#### [Job]
Retype each of the records below exactly, leaving the pictures out.

-------- Input data

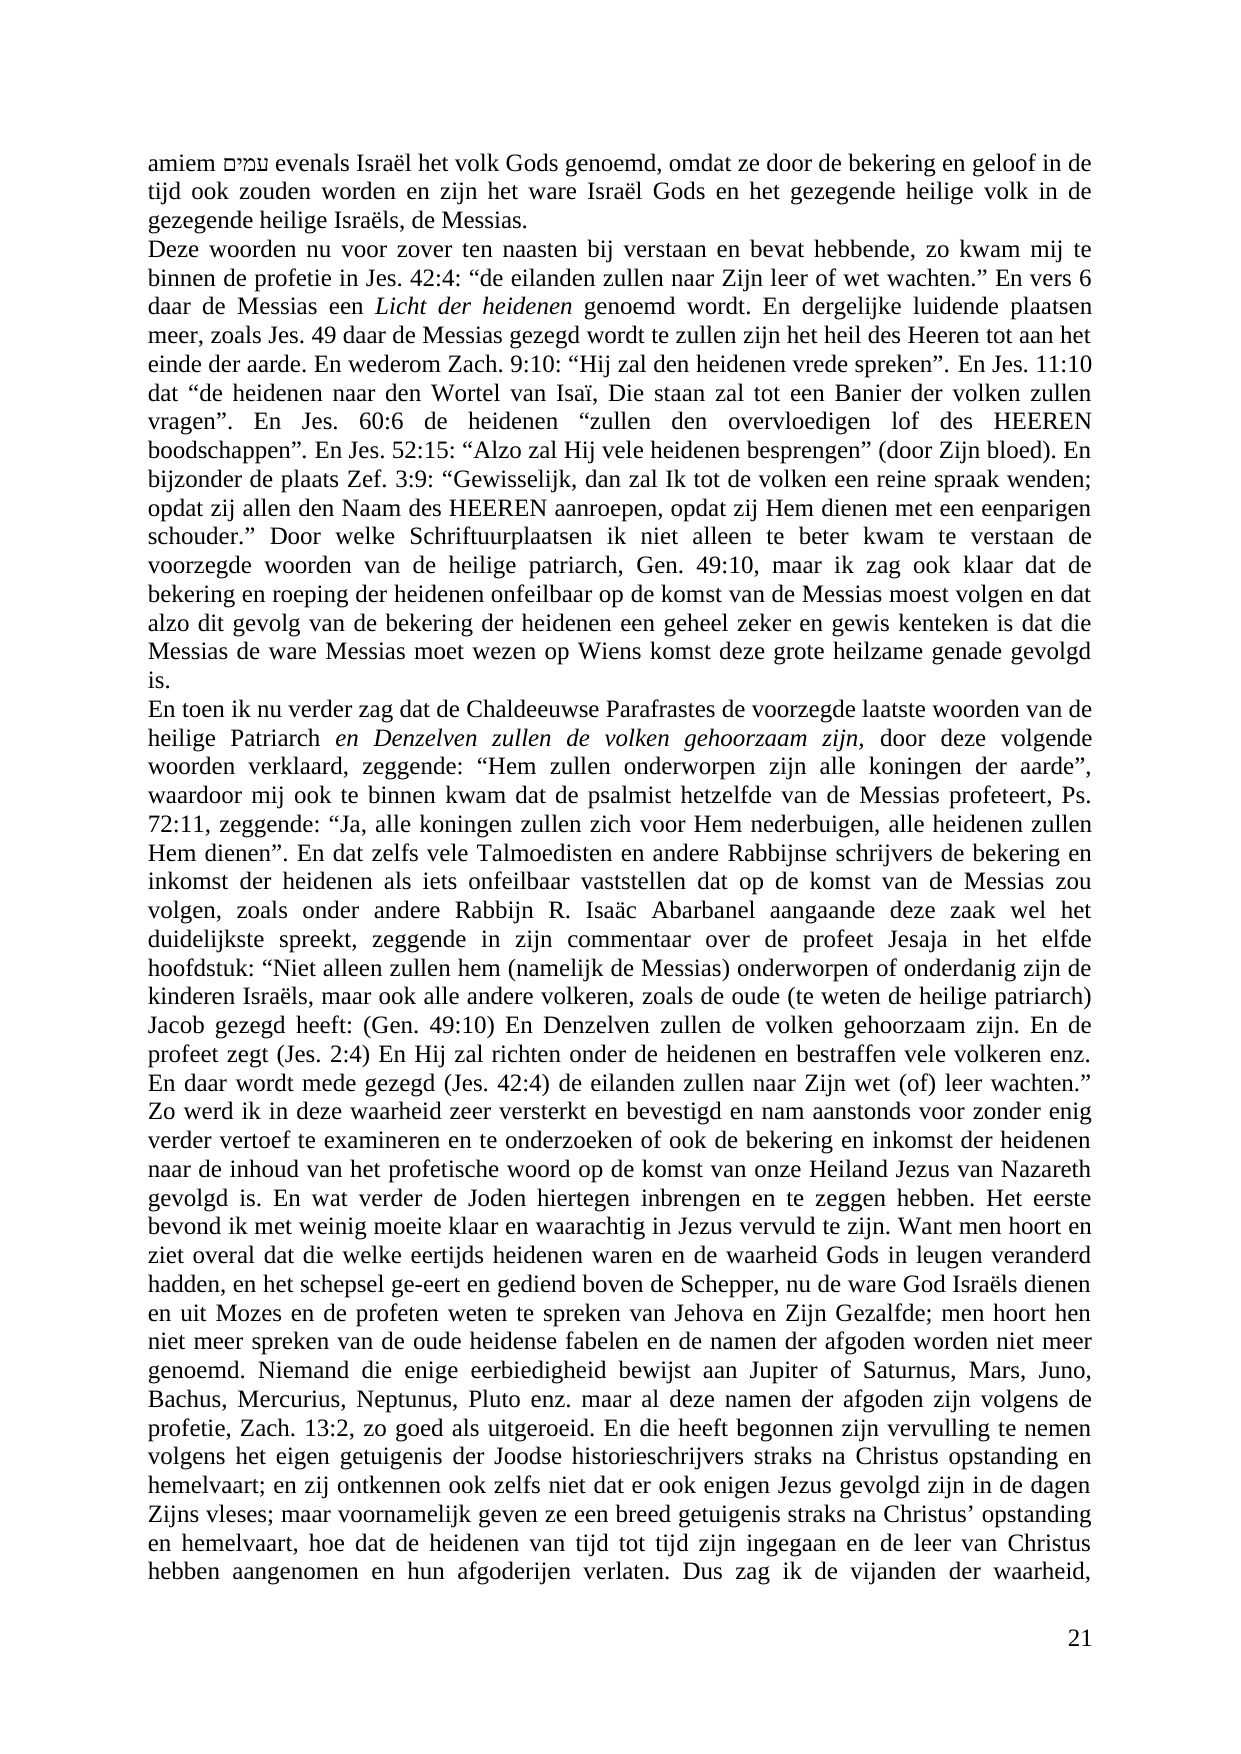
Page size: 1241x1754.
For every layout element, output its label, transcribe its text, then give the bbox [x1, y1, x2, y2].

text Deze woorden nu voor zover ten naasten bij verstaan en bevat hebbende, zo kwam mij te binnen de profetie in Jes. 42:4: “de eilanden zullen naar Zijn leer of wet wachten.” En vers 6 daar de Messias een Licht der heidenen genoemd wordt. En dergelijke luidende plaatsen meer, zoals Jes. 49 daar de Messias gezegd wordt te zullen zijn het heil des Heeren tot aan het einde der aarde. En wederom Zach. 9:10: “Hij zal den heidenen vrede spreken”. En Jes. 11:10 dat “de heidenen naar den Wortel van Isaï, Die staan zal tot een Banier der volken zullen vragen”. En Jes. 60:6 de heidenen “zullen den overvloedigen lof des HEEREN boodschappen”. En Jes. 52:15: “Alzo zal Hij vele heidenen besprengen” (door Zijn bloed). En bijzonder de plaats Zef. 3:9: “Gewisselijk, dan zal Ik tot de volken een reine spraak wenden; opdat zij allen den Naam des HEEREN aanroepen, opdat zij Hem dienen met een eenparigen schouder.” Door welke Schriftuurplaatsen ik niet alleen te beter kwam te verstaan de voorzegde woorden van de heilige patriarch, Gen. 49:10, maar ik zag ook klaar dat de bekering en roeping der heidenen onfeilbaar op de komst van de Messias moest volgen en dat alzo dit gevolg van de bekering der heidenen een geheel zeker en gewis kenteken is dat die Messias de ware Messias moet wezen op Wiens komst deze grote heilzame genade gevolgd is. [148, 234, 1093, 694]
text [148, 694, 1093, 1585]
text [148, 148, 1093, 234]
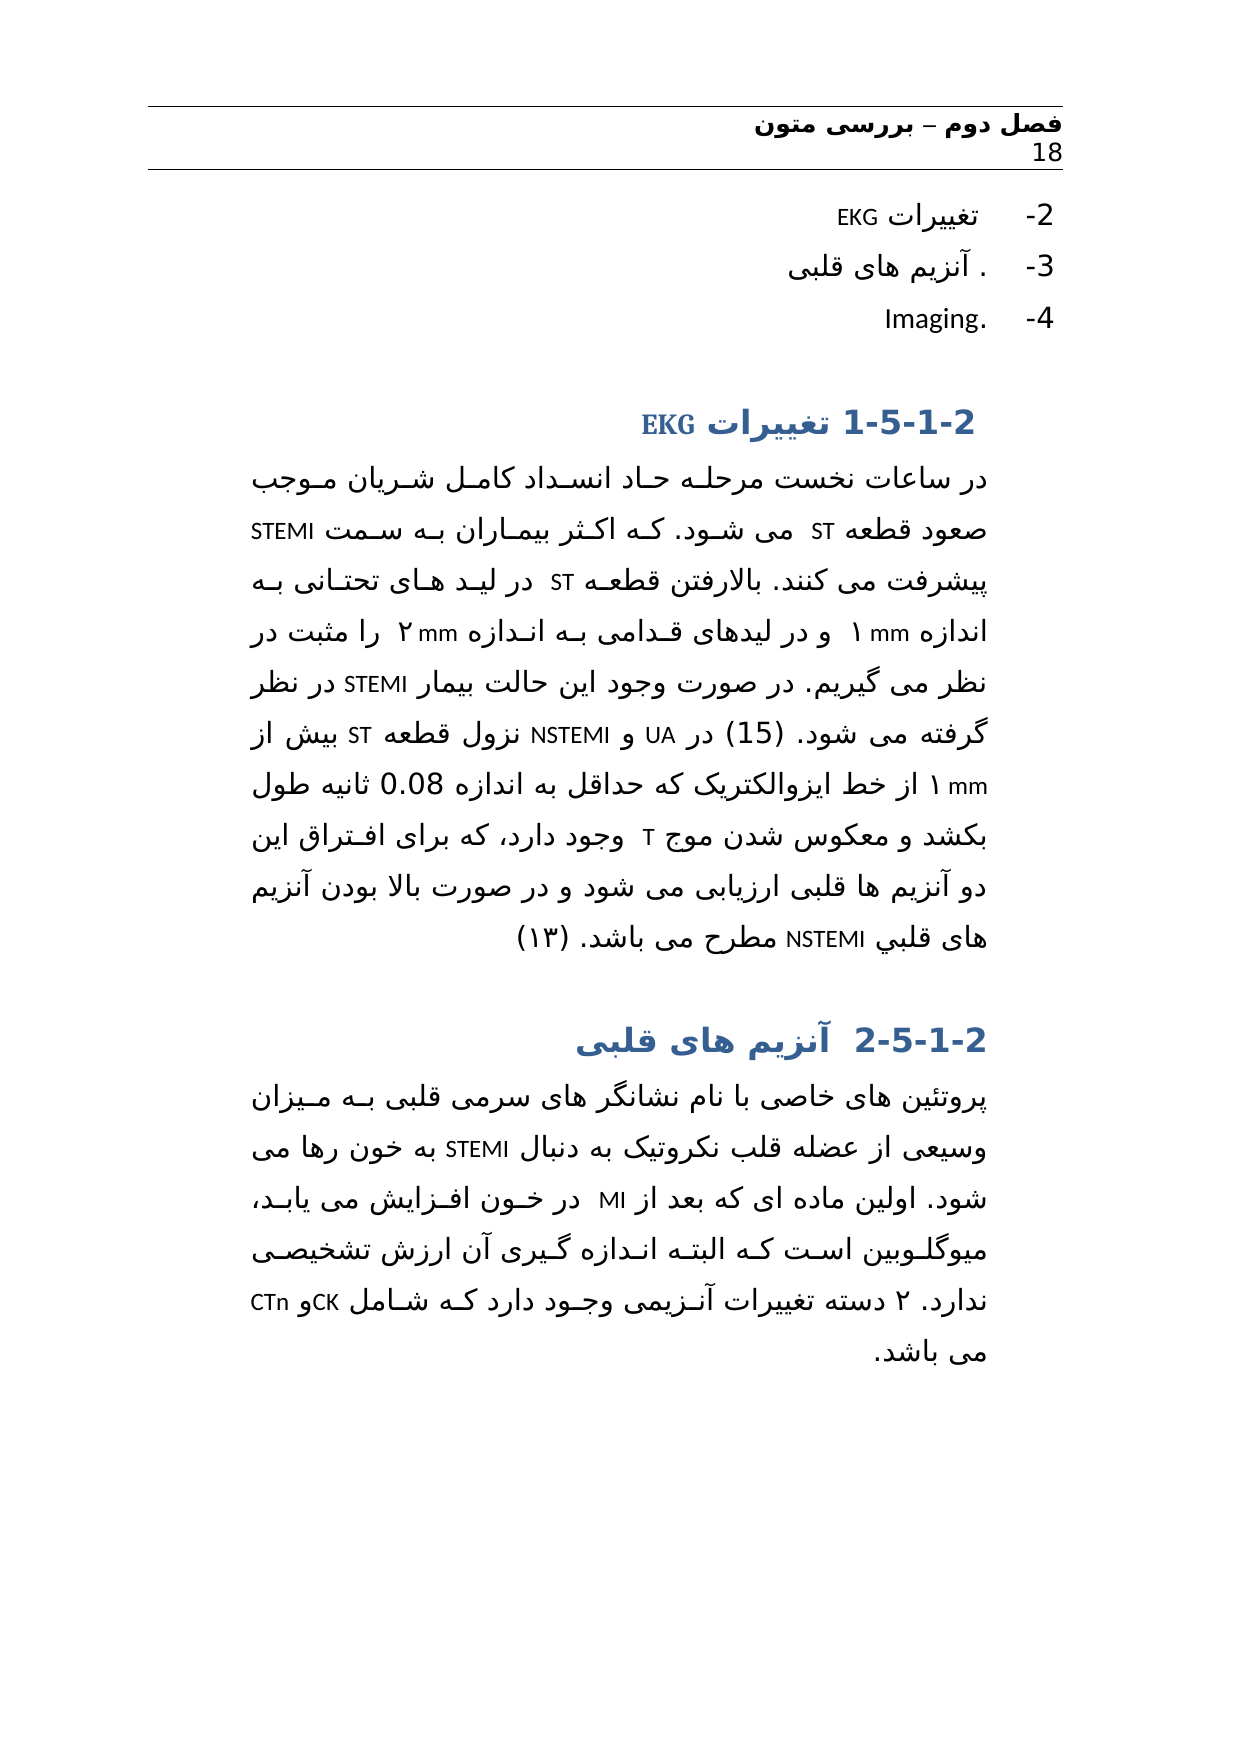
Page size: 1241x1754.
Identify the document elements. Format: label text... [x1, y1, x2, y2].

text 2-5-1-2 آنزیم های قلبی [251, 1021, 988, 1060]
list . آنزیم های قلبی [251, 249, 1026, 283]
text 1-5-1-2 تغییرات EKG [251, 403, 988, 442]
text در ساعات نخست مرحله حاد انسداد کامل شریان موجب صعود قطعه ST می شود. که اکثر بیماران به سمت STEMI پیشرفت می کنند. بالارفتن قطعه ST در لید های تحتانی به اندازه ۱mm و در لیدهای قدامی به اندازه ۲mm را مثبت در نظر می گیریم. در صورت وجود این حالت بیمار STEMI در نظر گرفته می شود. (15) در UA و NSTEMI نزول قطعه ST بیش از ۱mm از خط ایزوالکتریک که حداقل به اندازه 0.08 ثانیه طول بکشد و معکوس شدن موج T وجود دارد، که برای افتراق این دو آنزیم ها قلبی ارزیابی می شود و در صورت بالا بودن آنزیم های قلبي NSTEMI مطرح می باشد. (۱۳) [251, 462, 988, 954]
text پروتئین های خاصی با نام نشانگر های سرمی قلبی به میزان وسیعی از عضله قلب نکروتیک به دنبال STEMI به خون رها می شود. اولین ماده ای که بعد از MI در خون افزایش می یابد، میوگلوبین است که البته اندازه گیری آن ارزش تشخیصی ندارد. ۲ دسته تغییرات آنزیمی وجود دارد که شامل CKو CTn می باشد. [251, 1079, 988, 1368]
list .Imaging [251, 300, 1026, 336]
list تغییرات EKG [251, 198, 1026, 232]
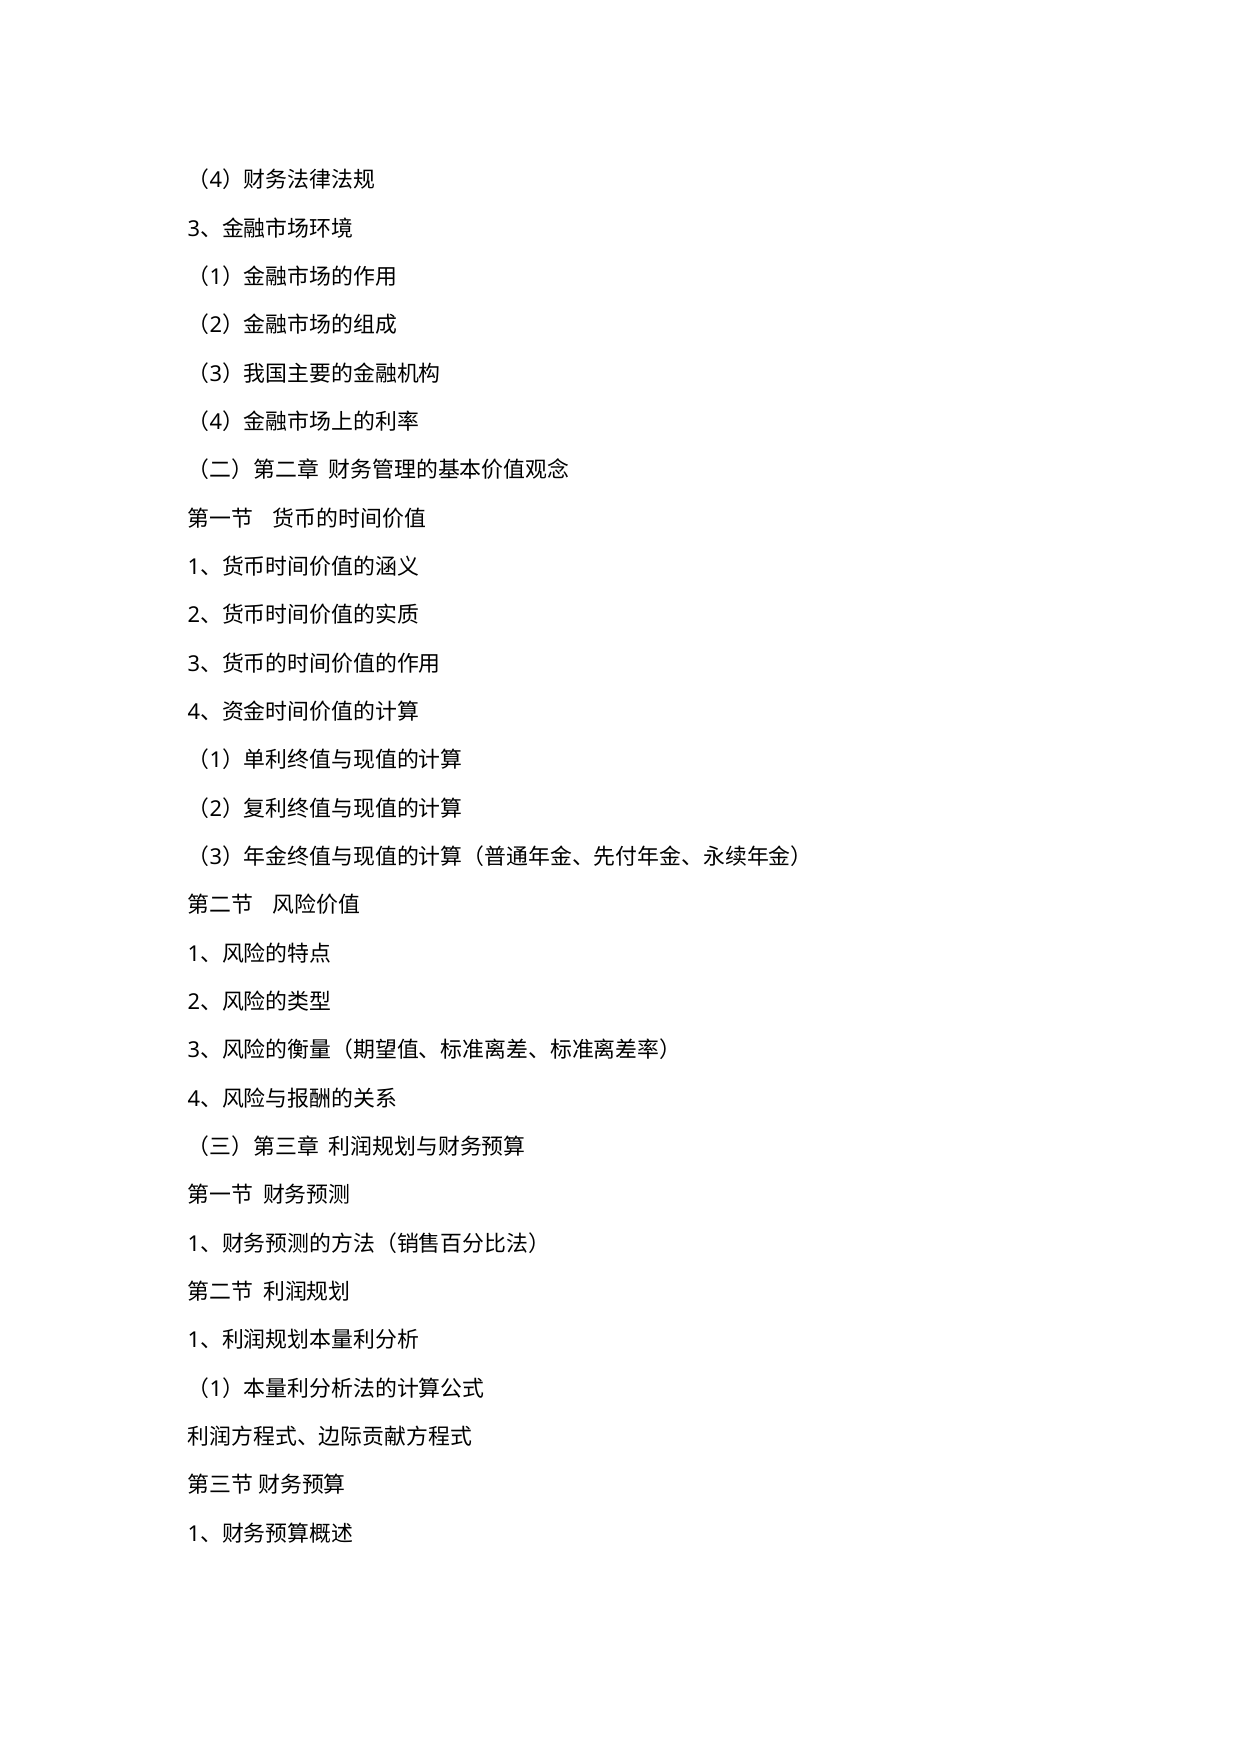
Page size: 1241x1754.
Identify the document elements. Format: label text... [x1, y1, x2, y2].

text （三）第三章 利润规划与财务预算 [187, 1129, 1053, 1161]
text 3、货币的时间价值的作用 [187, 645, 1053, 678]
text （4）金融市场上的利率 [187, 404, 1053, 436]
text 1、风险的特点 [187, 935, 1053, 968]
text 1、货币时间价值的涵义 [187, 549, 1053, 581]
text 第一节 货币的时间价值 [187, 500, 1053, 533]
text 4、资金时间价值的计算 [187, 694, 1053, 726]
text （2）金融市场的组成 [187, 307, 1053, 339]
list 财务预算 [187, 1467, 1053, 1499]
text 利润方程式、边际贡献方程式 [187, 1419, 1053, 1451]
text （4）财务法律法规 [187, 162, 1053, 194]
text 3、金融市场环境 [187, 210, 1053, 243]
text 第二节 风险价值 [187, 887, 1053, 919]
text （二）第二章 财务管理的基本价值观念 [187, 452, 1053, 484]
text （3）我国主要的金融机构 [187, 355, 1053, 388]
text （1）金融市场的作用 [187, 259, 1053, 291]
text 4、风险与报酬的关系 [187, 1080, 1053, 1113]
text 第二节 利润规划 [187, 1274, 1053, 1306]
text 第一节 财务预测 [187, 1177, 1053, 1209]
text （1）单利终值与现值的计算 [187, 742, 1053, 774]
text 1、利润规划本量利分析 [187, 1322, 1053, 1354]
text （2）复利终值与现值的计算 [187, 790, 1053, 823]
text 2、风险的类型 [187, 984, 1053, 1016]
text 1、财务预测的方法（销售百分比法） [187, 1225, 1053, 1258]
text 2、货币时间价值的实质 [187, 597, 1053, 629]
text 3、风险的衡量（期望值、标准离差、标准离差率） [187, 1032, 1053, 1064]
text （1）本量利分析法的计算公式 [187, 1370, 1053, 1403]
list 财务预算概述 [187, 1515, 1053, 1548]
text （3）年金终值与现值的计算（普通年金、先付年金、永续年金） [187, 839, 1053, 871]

----------------

#### [Task result]
Page size: 1241x1754.
For every layout element, output its label, transcribe its text, then give the bbox [x1, y1, x2, y2].

text Deze woorden nu voor zover ten naasten bij verstaan en bevat hebbende, zo kwam mij te binnen de profetie in Jes. 42:4: “de eilanden zullen naar Zijn leer of wet wachten.” En vers 6 daar de Messias een Licht der heidenen genoemd wordt. En dergelijke luidende plaatsen meer, zoals Jes. 49 daar de Messias gezegd wordt te zullen zijn het heil des Heeren tot aan het einde der aarde. En wederom Zach. 9:10: “Hij zal den heidenen vrede spreken”. En Jes. 11:10 dat “de heidenen naar den Wortel van Isaï, Die staan zal tot een Banier der volken zullen vragen”. En Jes. 60:6 de heidenen “zullen den overvloedigen lof des HEEREN boodschappen”. En Jes. 52:15: “Alzo zal Hij vele heidenen besprengen” (door Zijn bloed). En bijzonder de plaats Zef. 3:9: “Gewisselijk, dan zal Ik tot de volken een reine spraak wenden; opdat zij allen den Naam des HEEREN aanroepen, opdat zij Hem dienen met een eenparigen schouder.” Door welke Schriftuurplaatsen ik niet alleen te beter kwam te verstaan de voorzegde woorden van de heilige patriarch, Gen. 49:10, maar ik zag ook klaar dat de bekering en roeping der heidenen onfeilbaar op de komst van de Messias moest volgen en dat alzo dit gevolg van de bekering der heidenen een geheel zeker en gewis kenteken is dat die Messias de ware Messias moet wezen op Wiens komst deze grote heilzame genade gevolgd is. [148, 234, 1093, 694]
text [148, 694, 1093, 1585]
text [148, 148, 1093, 234]
Page size: 1241x1754.
Identify the document elements. Format: label text... [x1, y1, x2, y2].

text 2-5-1-2 آنزیم های قلبی [251, 1021, 988, 1060]
list . آنزیم های قلبی [251, 249, 1026, 283]
text 1-5-1-2 تغییرات EKG [251, 403, 988, 442]
text در ساعات نخست مرحله حاد انسداد کامل شریان موجب صعود قطعه ST می شود. که اکثر بیماران به سمت STEMI پیشرفت می کنند. بالارفتن قطعه ST در لید های تحتانی به اندازه ۱mm و در لیدهای قدامی به اندازه ۲mm را مثبت در نظر می گیریم. در صورت وجود این حالت بیمار STEMI در نظر گرفته می شود. (15) در UA و NSTEMI نزول قطعه ST بیش از ۱mm از خط ایزوالکتریک که حداقل به اندازه 0.08 ثانیه طول بکشد و معکوس شدن موج T وجود دارد، که برای افتراق این دو آنزیم ها قلبی ارزیابی می شود و در صورت بالا بودن آنزیم های قلبي NSTEMI مطرح می باشد. (۱۳) [251, 462, 988, 954]
text پروتئین های خاصی با نام نشانگر های سرمی قلبی به میزان وسیعی از عضله قلب نکروتیک به دنبال STEMI به خون رها می شود. اولین ماده ای که بعد از MI در خون افزایش می یابد، میوگلوبین است که البته اندازه گیری آن ارزش تشخیصی ندارد. ۲ دسته تغییرات آنزیمی وجود دارد که شامل CKو CTn می باشد. [251, 1079, 988, 1368]
list .Imaging [251, 300, 1026, 336]
list تغییرات EKG [251, 198, 1026, 232]
Page size: 1241x1754.
Identify the document elements. Format: label text... [x1, y1, x2, y2].

text （三）第三章 利润规划与财务预算 [187, 1129, 1053, 1161]
text 3、货币的时间价值的作用 [187, 645, 1053, 678]
text （4）金融市场上的利率 [187, 404, 1053, 436]
text 1、风险的特点 [187, 935, 1053, 968]
text 1、货币时间价值的涵义 [187, 549, 1053, 581]
text 第一节 货币的时间价值 [187, 500, 1053, 533]
text 4、资金时间价值的计算 [187, 694, 1053, 726]
text （2）金融市场的组成 [187, 307, 1053, 339]
list 财务预算 [187, 1467, 1053, 1499]
text 利润方程式、边际贡献方程式 [187, 1419, 1053, 1451]
text （4）财务法律法规 [187, 162, 1053, 194]
text 3、金融市场环境 [187, 210, 1053, 243]
text 第二节 风险价值 [187, 887, 1053, 919]
text （二）第二章 财务管理的基本价值观念 [187, 452, 1053, 484]
text （3）我国主要的金融机构 [187, 355, 1053, 388]
text （1）金融市场的作用 [187, 259, 1053, 291]
text 4、风险与报酬的关系 [187, 1080, 1053, 1113]
text 第二节 利润规划 [187, 1274, 1053, 1306]
text 第一节 财务预测 [187, 1177, 1053, 1209]
text （1）单利终值与现值的计算 [187, 742, 1053, 774]
text 1、利润规划本量利分析 [187, 1322, 1053, 1354]
text （2）复利终值与现值的计算 [187, 790, 1053, 823]
text 2、风险的类型 [187, 984, 1053, 1016]
text 1、财务预测的方法（销售百分比法） [187, 1225, 1053, 1258]
text 2、货币时间价值的实质 [187, 597, 1053, 629]
text 3、风险的衡量（期望值、标准离差、标准离差率） [187, 1032, 1053, 1064]
text （1）本量利分析法的计算公式 [187, 1370, 1053, 1403]
list 财务预算概述 [187, 1515, 1053, 1548]
text （3）年金终值与现值的计算（普通年金、先付年金、永续年金） [187, 839, 1053, 871]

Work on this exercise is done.